The omission of ENI not only revealed promising results in case of neoadjuvant chemoradiation [1], but there was also no difference regarding OS or local control between ENI and IFI in case of definite chemoradiation [9, 29]. In addition, IFI can reduce the dose distribution to the lungs and the rate of pulmonary toxicities [29, 30], while a concurrent reduction of the doses to the heart can decrease the rate of symptomatic or asymptomatic pericardial effusion [31]. This should be kept in mind before considering ENI, even in patients who did not undergo PET staging. Nonetheless, in 20% of our patients, some LNM were more than 4 cm away from the primary tumor.

This study has some limitations. By focusing on PET/CT imaging to identify LNM, small peritumoral lymph nodes might be missed in some patients. This assumption is confirmed by the fact that PET/CT only identified LNM in 76 of 91 patients (84%) who were staged as N+ by EUS. This is probably caused by the limited spatial resolution of PET. Therefore, the rate of peritumoral paraesophageal LNM might be underestimated in this study. Since this is only a problem for LNM adjacent to the primary tumor, the rate of LNM located at the same height as the primary tumor might also be underestimated.

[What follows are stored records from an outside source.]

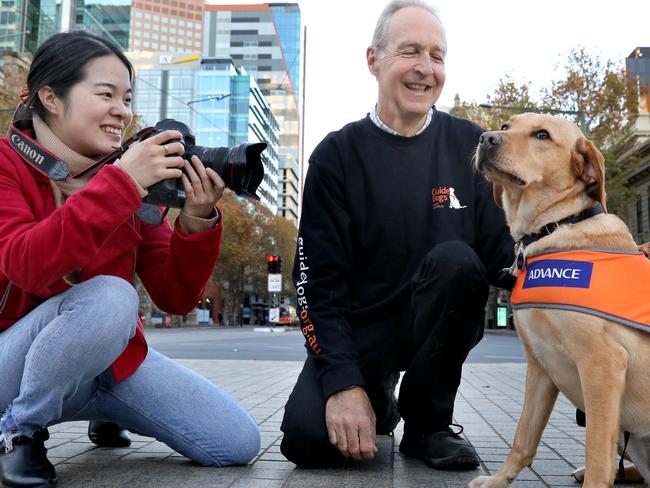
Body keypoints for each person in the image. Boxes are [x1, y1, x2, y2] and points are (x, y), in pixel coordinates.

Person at [0, 31, 260, 488]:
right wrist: (121, 184)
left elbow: (173, 296)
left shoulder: (131, 176)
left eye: (127, 97)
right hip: (12, 365)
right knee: (111, 297)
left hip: (108, 365)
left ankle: (104, 410)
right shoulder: (7, 165)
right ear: (50, 98)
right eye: (106, 94)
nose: (122, 110)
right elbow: (26, 264)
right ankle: (19, 433)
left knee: (236, 442)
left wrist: (197, 220)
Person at [280, 0, 515, 471]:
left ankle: (428, 425)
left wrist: (580, 267)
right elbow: (315, 287)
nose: (425, 69)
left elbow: (503, 256)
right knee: (308, 441)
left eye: (437, 55)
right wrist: (344, 384)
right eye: (410, 52)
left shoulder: (471, 146)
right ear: (374, 60)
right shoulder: (336, 157)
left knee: (457, 261)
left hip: (437, 323)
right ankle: (377, 395)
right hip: (361, 328)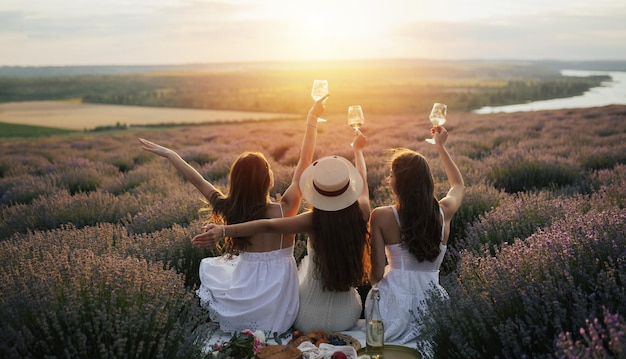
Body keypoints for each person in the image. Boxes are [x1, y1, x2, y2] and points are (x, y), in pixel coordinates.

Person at [138, 94, 328, 334]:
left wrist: (171, 154)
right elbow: (305, 161)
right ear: (266, 179)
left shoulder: (230, 208)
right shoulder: (284, 209)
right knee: (274, 327)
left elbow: (197, 179)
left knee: (216, 270)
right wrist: (312, 119)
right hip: (280, 304)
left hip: (244, 289)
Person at [194, 132, 371, 333]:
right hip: (348, 315)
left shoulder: (310, 221)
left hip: (306, 318)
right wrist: (358, 151)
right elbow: (363, 183)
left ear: (315, 189)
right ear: (351, 188)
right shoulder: (363, 212)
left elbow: (268, 225)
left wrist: (225, 230)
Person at [365, 125, 465, 344]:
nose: (388, 179)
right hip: (432, 305)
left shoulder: (381, 216)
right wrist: (441, 147)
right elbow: (458, 185)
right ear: (426, 180)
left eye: (391, 175)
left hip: (394, 306)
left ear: (398, 182)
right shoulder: (443, 212)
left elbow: (377, 274)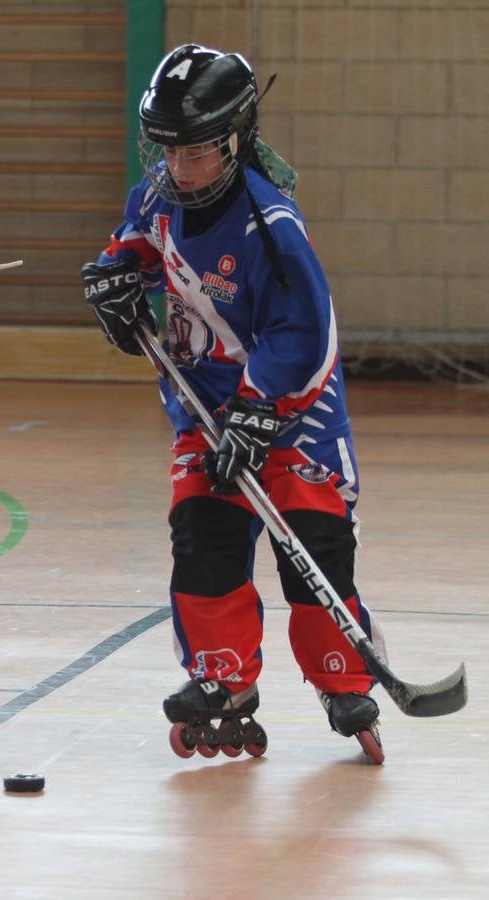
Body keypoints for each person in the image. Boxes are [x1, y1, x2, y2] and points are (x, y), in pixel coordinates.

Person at [82, 44, 385, 762]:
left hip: (293, 421)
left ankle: (342, 676)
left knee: (314, 556)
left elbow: (304, 333)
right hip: (203, 414)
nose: (179, 169)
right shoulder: (158, 198)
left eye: (196, 153)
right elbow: (130, 251)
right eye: (168, 151)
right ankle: (222, 677)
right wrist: (114, 284)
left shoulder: (270, 227)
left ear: (235, 139)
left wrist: (258, 409)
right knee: (203, 543)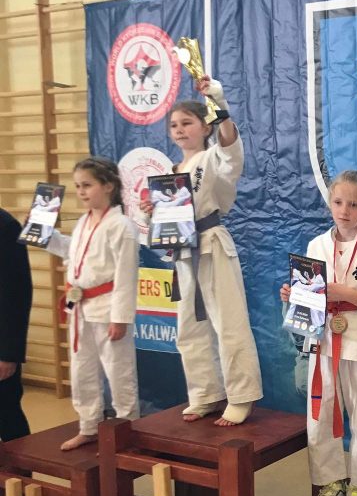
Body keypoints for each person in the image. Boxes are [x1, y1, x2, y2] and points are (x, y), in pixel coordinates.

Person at [142, 76, 262, 427]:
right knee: (189, 328)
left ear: (205, 127)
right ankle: (205, 393)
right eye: (174, 125)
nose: (180, 130)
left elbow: (231, 152)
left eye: (187, 123)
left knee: (229, 324)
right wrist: (152, 213)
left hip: (211, 247)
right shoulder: (170, 172)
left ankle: (241, 395)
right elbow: (167, 221)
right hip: (183, 252)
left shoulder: (211, 158)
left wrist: (218, 102)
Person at [280, 170, 357, 496]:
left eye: (354, 205)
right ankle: (331, 482)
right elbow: (311, 291)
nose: (345, 211)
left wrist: (346, 294)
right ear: (330, 203)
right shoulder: (317, 245)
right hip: (323, 339)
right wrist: (294, 296)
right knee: (320, 414)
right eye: (339, 202)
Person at [46, 158, 140, 451]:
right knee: (81, 370)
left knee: (119, 371)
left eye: (87, 185)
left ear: (108, 186)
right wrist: (44, 235)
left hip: (108, 307)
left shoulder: (121, 226)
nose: (81, 192)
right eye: (77, 186)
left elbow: (126, 275)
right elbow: (72, 254)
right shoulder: (83, 222)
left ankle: (127, 431)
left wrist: (120, 317)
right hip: (80, 307)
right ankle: (88, 426)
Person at [0, 208, 33, 441]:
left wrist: (9, 354)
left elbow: (17, 294)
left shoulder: (5, 226)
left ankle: (20, 466)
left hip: (2, 342)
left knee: (7, 412)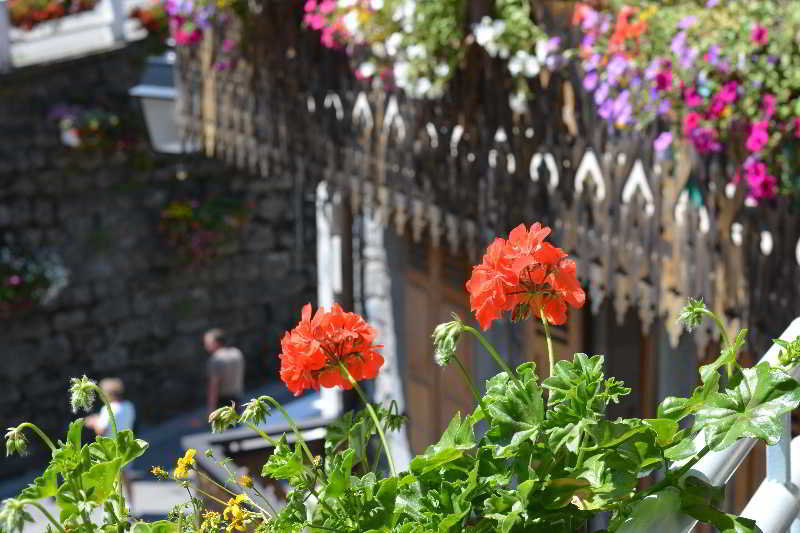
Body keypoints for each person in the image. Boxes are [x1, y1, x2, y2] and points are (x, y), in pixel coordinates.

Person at [85, 378, 136, 506]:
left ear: (107, 394)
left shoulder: (108, 409)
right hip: (126, 447)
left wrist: (93, 422)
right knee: (126, 477)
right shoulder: (129, 405)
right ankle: (130, 504)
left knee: (113, 480)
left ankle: (117, 506)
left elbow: (101, 430)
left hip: (111, 450)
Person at [204, 328, 245, 414]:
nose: (206, 345)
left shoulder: (215, 359)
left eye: (208, 342)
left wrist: (211, 408)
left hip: (222, 401)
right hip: (237, 396)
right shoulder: (237, 353)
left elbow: (214, 385)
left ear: (216, 342)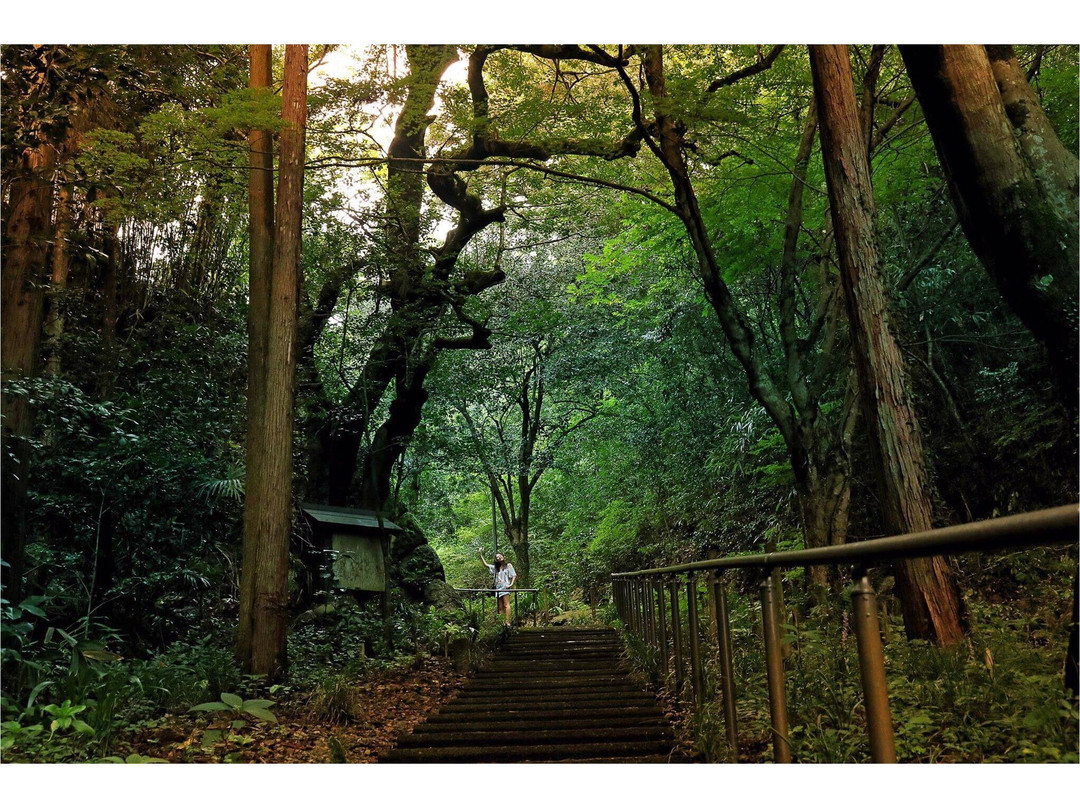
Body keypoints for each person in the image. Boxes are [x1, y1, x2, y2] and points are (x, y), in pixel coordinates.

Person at [478, 548, 517, 626]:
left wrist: (511, 584)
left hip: (505, 586)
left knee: (506, 604)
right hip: (497, 587)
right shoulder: (495, 568)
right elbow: (486, 565)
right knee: (500, 607)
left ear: (503, 556)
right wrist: (480, 554)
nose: (499, 557)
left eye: (500, 556)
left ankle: (508, 622)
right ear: (496, 560)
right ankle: (503, 623)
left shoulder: (508, 565)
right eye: (497, 557)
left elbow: (514, 575)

Nonetheless, these lymph nodes do not represent a problem in the planning process due to the circular safety margin. Another limitation is that LNM were identified by PET/CT imaging only. As discussed earlier, this bears the risk of including false-positive LNM. However, given the high positive predictive value of up to 93% for regional LNM [14, 15], this effect should be limited. In this context, we should also state that due to the retrospective nature of the study, no standardized SUVmax value was used to identify LNM, which impacts the comparability and also affects sensitivity and specificity. Nonetheless, all imaging data were assessed by experienced nuclear physicians and/or radiologists.

In conclusion, 18F‑FDG-PET can help to identify subclinical lymph node metastases which are located outside of recommended radiation fields. PET-based involved-field irradiation might be the ideal compromise between small treatment volumes and decreasing the risk of undertreatment of subclinical metastatic lymph nodes and should be further evaluated.